***** Selected text *****

2.1 Displacement models

2.1.1 Model-I

Firstly, the laminated shell panel model is developed using HOSDT type of mid-plane kinematics as same as in [16] where the displacement functions are assumed to be varying cubically and linearly for the in-plane and transverse directions and conceded in the following form:

$$\begin{aligned} \left. {{\begin{array}{l} {u^{\left( k \right) }\left( {x,y,z} \right) } \\ {v^{^{\left( k \right) }}\left( {x,y,z} \right) } \\ {w^{^{\left( k \right) }}\left( {x,y,z} \right) } \\ \end{array} }} \right\} =\left\{ {{\begin{array}{c} {u_0 \left( {x,y} \right) } \\ {v_0 \left( {x,y} \right) } \\ {w_0 \left( {x,y} \right) } \\ \end{array} }} \right\} +z\left\{ {{\begin{array}{c} {\theta _x \left( {x,y} \right) } \\ {\theta _y \left( {x,y} \right) } \\ {\theta _z \left( {x,y} \right) } \\ \end{array} }} \right\} +z^{2}\left\{ {{\begin{array}{c} {\phi _x \left( {x,y} \right) } \\ {\phi _y \left( {x,y} \right) } \\ \end{array} }} \right\} +z^{3}\left\{ {{\begin{array}{c} {\lambda _x \left( {x,y} \right) } \\ {\lambda _y \left( {x,y} \right) } \\ \end{array} }} \right\} \end{aligned}$$

(1)

*****

→ **Work task 1**: Find each line in the listing that contains the string "highest", and copy those lines out. Match the case exactly.
The passage on shell panel displacement models and the listing that comes after it have nothing to do with each other.

***** Data excerpts *****

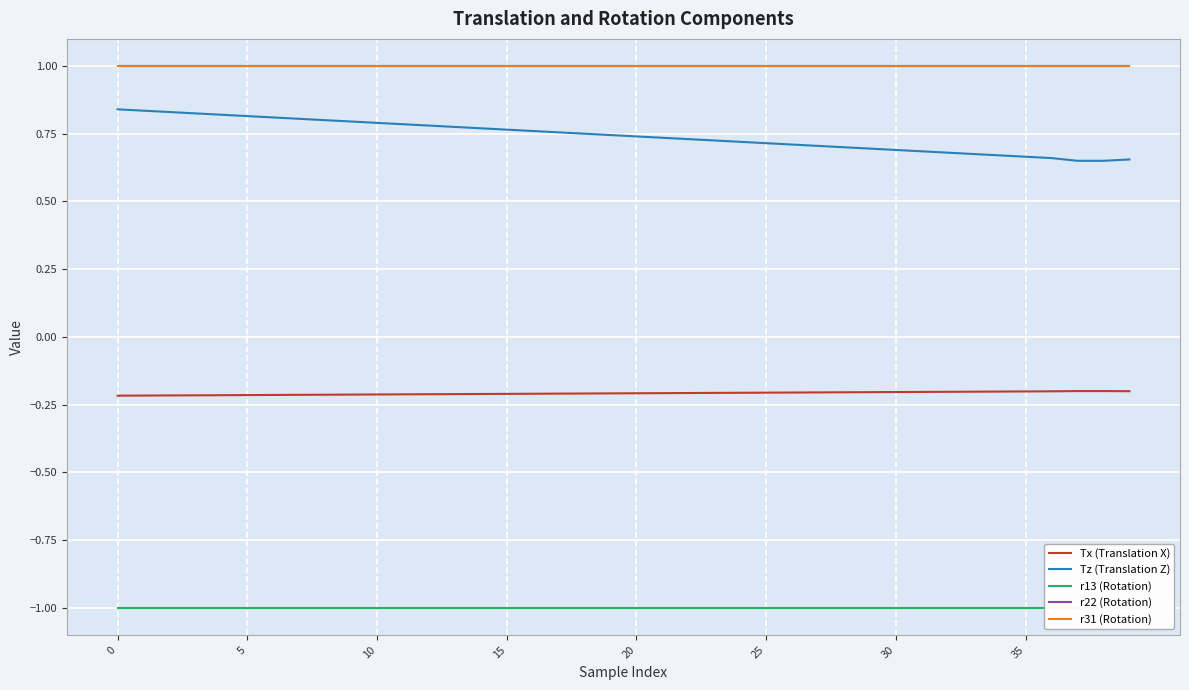

What is the difference between the second highest and second lowest values in the Tz (Translation Z) series?

0.2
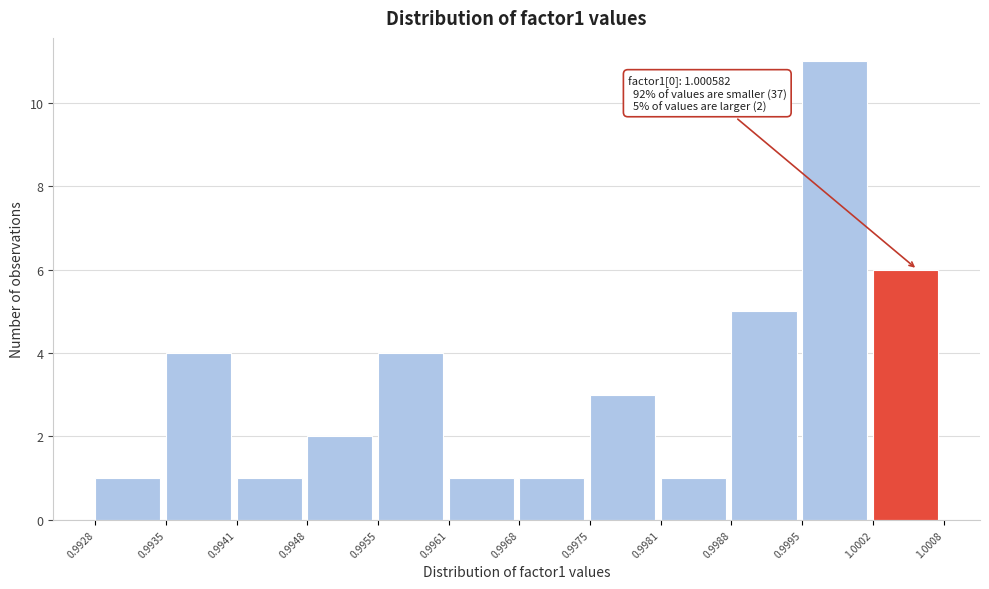

Over which range of the x-axis is the bar tallest?

0.9995 to 1.0002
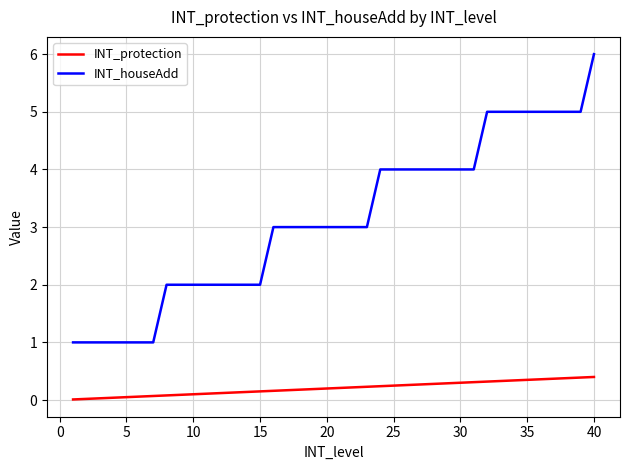

List the series in order of their overall mean, highest first.

INT_houseAdd, INT_protection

*****

→ **Work task 2**: Resume the passage on shell panel displacement models, writing on from the point where it stops.

→ **Exercise answer 1**:
What is the difference between the second highest and second lowest values in the Tz (Translation Z) series?
List the series in order of their overall mean, highest first.

→ **Exercise answer 2**:
2.1.2 Model-II

Further, another kinematic model is assumed as in [3] considering the displacement variable through the thickness, \(w^{{\left( k \right) }}\left( {x,y,z} \right) \) to be inextensible or constant and expressed as:

$$\begin{aligned} \left. {{\begin{array}{l} {u^{\left( k \right) }\left( {x,y,z} \right) } \\ {v^{^{\left( k \right) }}\left( {x,y,z} \right) } \\ {w^{^{\left( k \right) }}\left( {x,y,z} \right) } \\ \end{array} }} \right\} =\left\{ {{\begin{array}{c} {u_0 \left( {x,y} \right) } \\ {v_0 \left( {x,y} \right) } \\ {w_0 \left( {x,y} \right) } \\ \end{array} }} \right\} +z\left\{ {{\begin{array}{c} {\theta _x \left( {x,y} \right) } \\ {\theta _y \left( {x,y} \right) } \\ \end{array} }} \right\} +z^{2}\left\{ {{\begin{array}{c} {\phi _x \left( {x,y} \right) } \\ {\phi _y \left( {x,y} \right) } \\ \end{array} }} \right\} +z^{3}\left\{ {{\begin{array}{c} {\lambda _x \left( {x,y} \right) } \\ {\lambda _y \left( {x,y} \right) } \\ \end{array} }} \right\} \end{aligned}$$

(2)

Here in Model-II, it is evident that only linear transverse normal strain \([\left( {\varepsilon _{zz} } \right) _\mathrm{l} ]\) is zero but not the total strain, i.e., \(\varepsilon _{zz} \ne 0\), whereas in Model-1 neither of the linear nor the total transverse strain is zero, i.e., \(\left( {\varepsilon _{zz} } \right) _\mathrm{l} \ne 0\).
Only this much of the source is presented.